Im Weserbergland werden in mehreren Tagebauen Gesteine des Oberen Muschelkalks zur Schottergewinnung abgebaut. Ziel des Abbaus sind insbesondere die mächtigen, ziemlich verwitterungsresistenten Bänke des Trochitenkalks. In diesen treten die namengebenden Trochiten (Stielgieder) der Seelilie Encrinus liliiformis, die im Flachwasser des Germanischen Beckens lebte, teils gesteinsbildend auf. Da Crinoiden schnell nach ihrem Tod in ihre Einzelteile zerfallen und daher nur unter günstigen Umständen (schnelle Einbettung) überliefert werden, gelten vollständige Encrinus-Kronen unter Fossiliensammlern als Sammlungs-Highlights.
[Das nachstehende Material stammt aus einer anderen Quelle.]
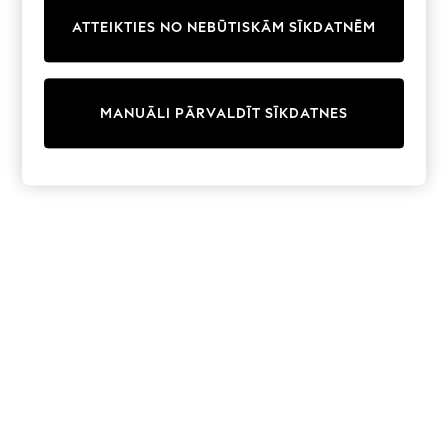
Trainers & Pumps
ATTEIKTIES NO NEBŪTISKĀM SĪKDATNĒM
Swimwear
Tops
Shorts
Joggers
MANUĀLI PĀRVALDĪT SĪKDATNES
adidas
Nike
All Girls Schoolwear
Shoes
Dresses
Trousers
Skirts
Shirts
Polo Shirts
Sweatshirts
Cardigans
Coats & Jackets
Underwear
Socks & Tights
Im Weserbergland – einem klassischen Fundgebiet für Encrinus – sind, mit großem Glück oder durch stete Beobachtung des Abbaufortschritts in den Steinbrüchen, meist aber nur unter Hinzutreten von unermüdlichem körperlichen Einsatz, noch heute gute Funde von Encrinus und anderen Stachelhäutern möglich (vgl. den Artikel von Michael Mertens "Neue Funde von Stachelhäutern aus dem Muschelkalk des Lipper Landes" in Der Steinkern - Heft 19).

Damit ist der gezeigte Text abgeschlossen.